While resting a solider next to Brennan was patting Grief and Grief was jumping on him. This solider and Brennan got to talking and sharing memories.
Then the normal day quickly changed. When the soldiers were moving to a safer distance for the IED controlled detonation, a different IED within seconds went off. Smoke and debris are everywhere, and Brennan describes turning around and Grief is missing in a cloud of smoke and debris.
“As I went up to check on him, I realized he was OK but was a little shaken up by the explosion,” he said. Brennan posted up security for an ambush and walked around to make sure the area was clear. As he walked around, he could see fellow soldiers taking down the body of the solider he had been sitting next to moments before, who he had shared memories with, and who had played with Grief.
The soldier’s name is Specialist Steven Dupont. “… just moments before he was just sitting there playing with Grief and that day he lost his life. Steven’s name will never be forgotten,” Brennan said.
The day was not over. Brennan and fellow soldiers had to stop for the night and get to a building where they would rest up.
He was with a captain, a sergeant major, and the medic with the unit along with some Afghan national army soldiers. After a door was taken down by Brennan and the captain, the sergeant major, who had scaled the wall of the compound came back to say he found a way in.
“Chuckling, I walked over to him to hand him back his rifle,” Brennan recalled and just “before I took my third step everything went white. It felt like I was flying through the air hundreds of times, ringing in my ears, then that flipping stopped and that ringing started to dim down and go away,” he added.
“I laid on the ground and waited to figure out what is wrong.
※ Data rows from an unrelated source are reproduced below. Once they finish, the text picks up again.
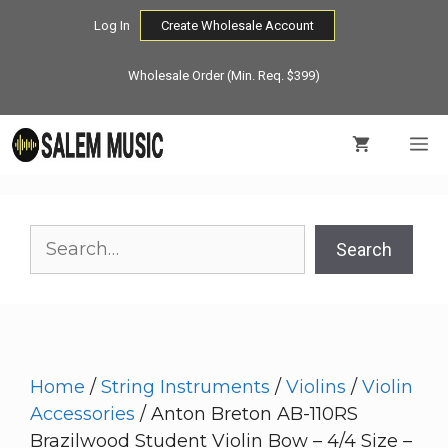
Skip
Log In
Create Wholesale Account
to
content
Wholesale Order (Min. Req. $399)
M
Search
Search
Home
/
String Instruments
/
Violins
/
Violin
Accessories
/ Anton Breton AB-110RS
Brazilwood Student Violin Bow – 4/4 Size –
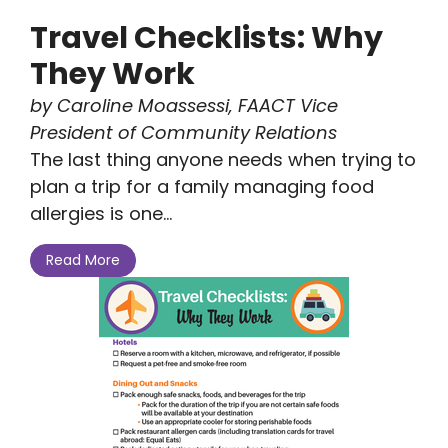
Travel Checklists: Why
They Work
by Caroline Moassessi, FAACT Vice
President of Community Relations
The last thing anyone needs when trying to
plan a trip for a family managing food
allergies is one...
Read More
I started to hear everyone talking – who is hit, who is down. I hear them call in a nine-line for a medivac helicopter to get me out of there. I hear them say one wounded and one killed.”
Hearing them say one wounded, one killed did not make sense to Brennan as he heard everyone talking and heard everyone’s voices.
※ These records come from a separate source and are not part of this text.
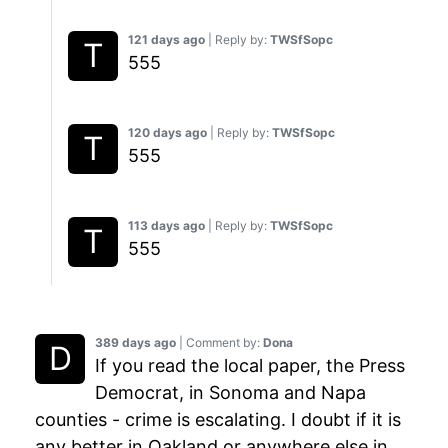
121 days ago
| Reply by:
TWSfSopc
555
120 days ago
| Reply by:
TWSfSopc
555
113 days ago
| Reply by:
TWSfSopc
555
389 days ago
| Comment by:
Dona
If you read the local paper, the Press
Democrat, in Sonoma and Napa
counties - crime is escalating. I doubt if it is
any better in Oakland or anywhere else in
“But the one thing I didn’t hear was them say, ‘Go help Grief, Grief come,’ or ‘It is OK buddy, it is going to be alright,'” he said. “It was at that moment I knew I lost my best friend.
“They got me out of there as quickly as possible and was able to go to Bagram (airfield in Afghanistan) and Germany and start my long process of recovery back home.”
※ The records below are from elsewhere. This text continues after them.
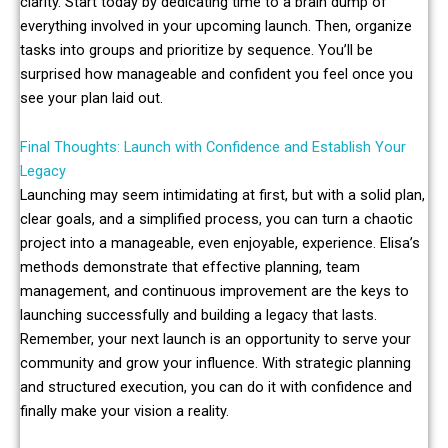
clarity. Start today by dedicating time to a brain dump of
everything involved in your upcoming launch. Then, organize
tasks into groups and prioritize by sequence. You’ll be
surprised how manageable and confident you feel once you
see your plan laid out.
Final Thoughts: Launch with Confidence and Establish Your
Legacy
Launching may seem intimidating at first, but with a solid plan,
clear goals, and a simplified process, you can turn a chaotic
project into a manageable, even enjoyable, experience. Elisa’s
methods demonstrate that effective planning, team
management, and continuous improvement are the keys to
launching successfully and building a legacy that lasts.
Remember, your next launch is an opportunity to serve your
community and grow your influence. With strategic planning
and structured execution, you can do it with confidence and
finally make your vision a reality.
Brennan acknowledged that initially he had a sour attitude about Memorial Day.
“If any other veteran who is here has lost somebody whether it was Vietnam, Korea, Afghanistan, Iraq you know what I’m talking about this is a somber weekend for us as we remember who we lost – our buddies, those Gold Star mothers, those surviving spouses,” he explained.
“I’m going to tell you today there is hope because there is a way to survive with grief and live with joy. You know this is something that needs to be embraced and needs to be remembered and needs to be honored. I remember those good times that we shared. It helps me not cry anymore but smile.”
Brennan shared he will spend the rest of his days honoring their memories until the day he dies.
“(Memorial Day) is about the freedom,” he said. “It’s about the freedom that all of us here share. It is about the freedom that is only paved with the ultimate sacrifice of the names I’ve said and those heroes. This is truly what Memorial Day is all about.”

Spirit of Princeton Memorial Day Parade in Princeton on May 24.









USMC Sgt. Ret. Alfred Brennan (center) delivers his remarks on the steps of Monument Hall.



USMC Sgt. Ret. Alfred Brennan (left) stands to the side after laying the wreath.